Projects selected for funding will be widely advertised to students by the Humanities Center. Interested students will write directly to the faculty project mentor. After a period of two weeks, faculty will select one or more students for a fellowship. After review, the center will appoint qualified students as research fellows. Fellows must agree to submit a two-page report describing their experience and explaining what they have learned, how it has supplemented their academic experience, and how it may apply to their own proposed research. Faculty mentors receives research support funding of $1000 for supervising the student; student research fellows receive a scholarship of $450 after the Humanities Center approves the fellow’s written project report.
Awards for this program are made on a rolling basis beginning early in the fall semester and continuing until funding is exhausted. Please consult the Faculty Opportunities page for deadline information and updates about program funding.

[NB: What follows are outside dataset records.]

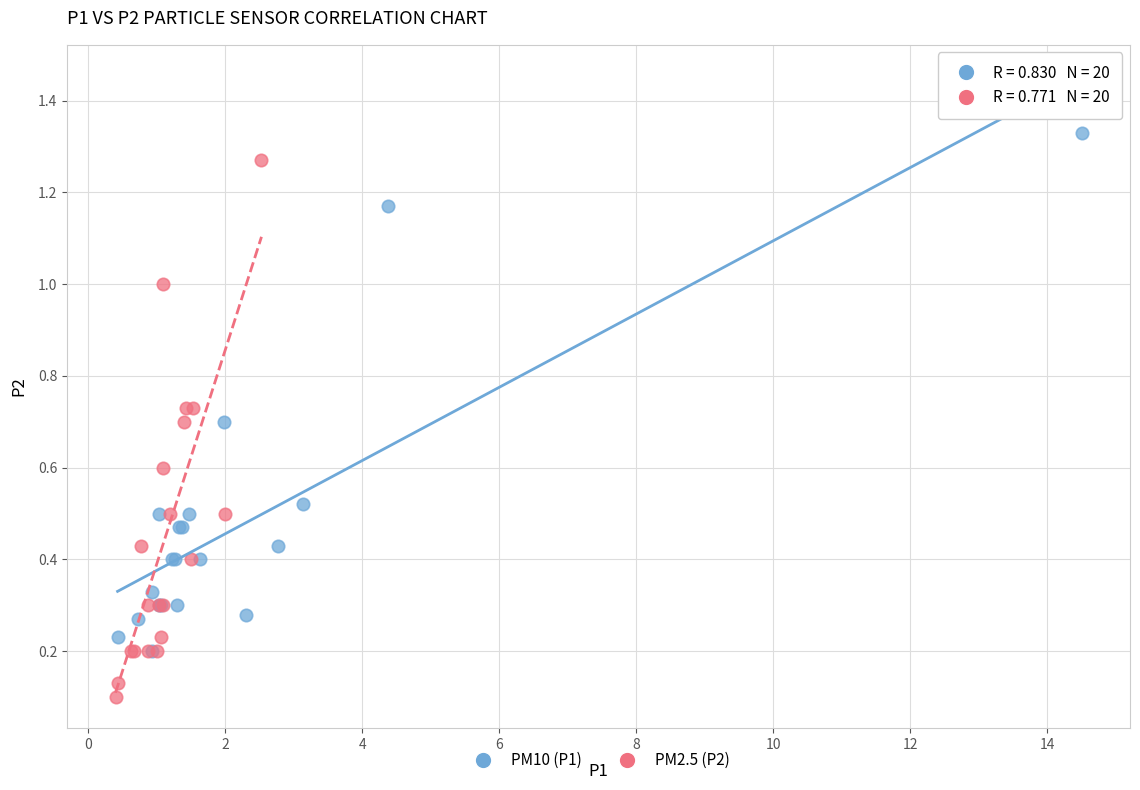

Which series has the largest Y range (max minus min)?

PM2.5 (P2)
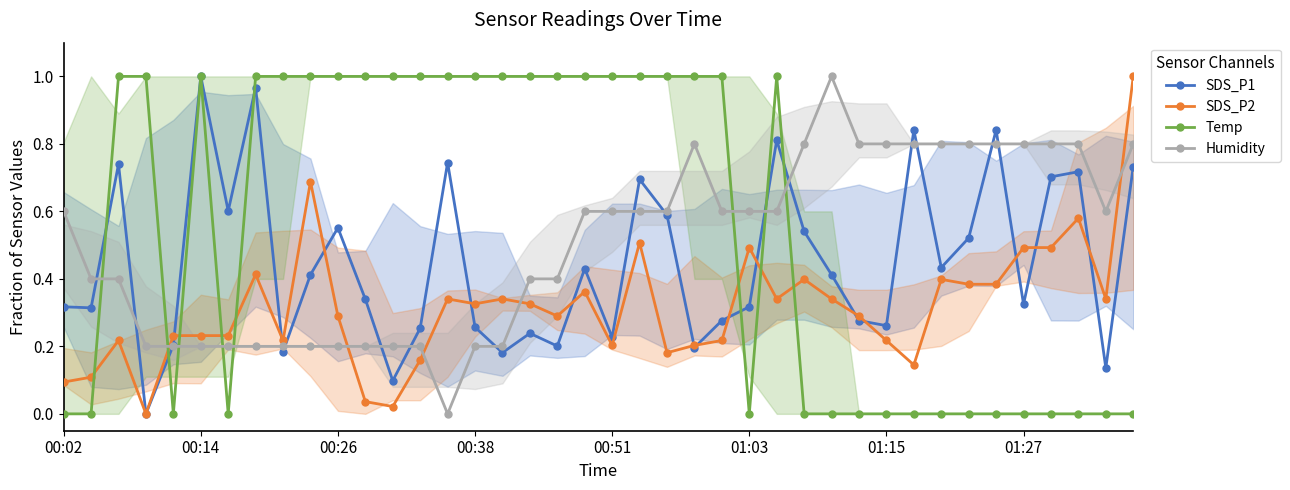

True or false: Temp has a value of 0.2 at 14.

False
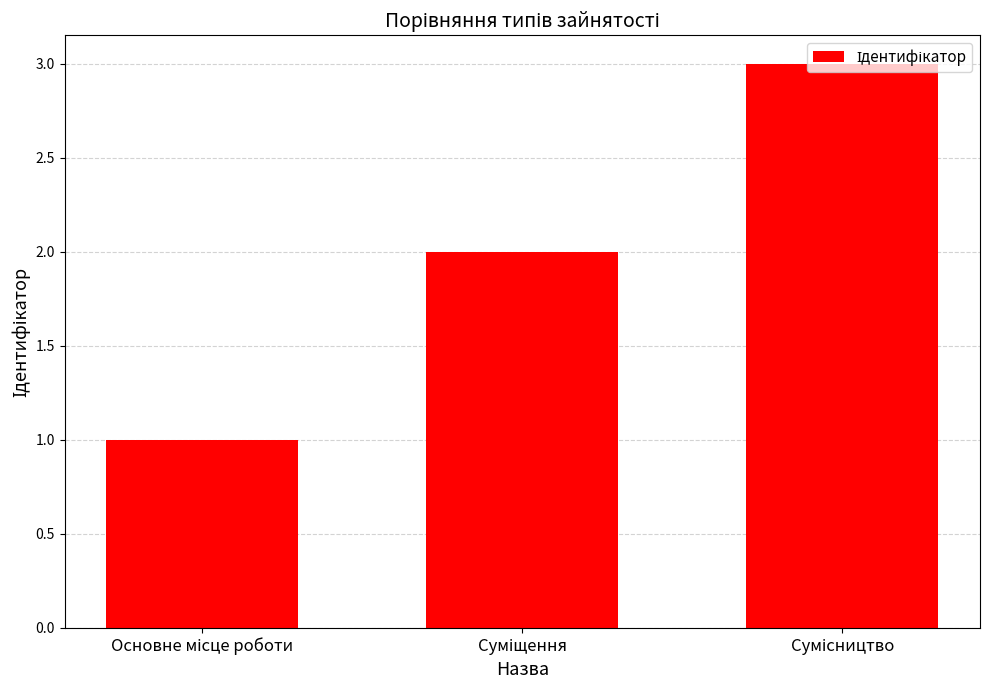

What is the greatest value displayed?

3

Examples of past Research Apprentices and Projects can be found in the Research Apprentice Archive.
Applications are reviewed on a rolling basis beginning early in the fall semester. Applications should be emailed to email@example.com. The Steering Committee of the Center will meet to make awards shortly after that date. Faculty may apply at any time, but once funding is exhausted, no more projects will be funded this academic year. Research fellowships are academic awards designed to enhance the students' academic experience and curriculum.
The Student Research Fellowship program is part of a suite of Humanities Center programs that stimulate faculty-student collaboration. These include an Undergraduate Methods Workshop, the Geoffrion Undergraduate Fellows Program, and the Humanities Labs. These programs aim not only to cultivate advanced student learning but also to educate students about faculty research projects by fostering student contributions. Aligning student and faculty research is expected to make student-teacher partnerships more productive and mutually beneficial.
Research fellows are not to be utilized in any manner that could be construed as being “suffered” to work and/or produce specific output that would further the faculty mentor in their employment duties and responsibilities.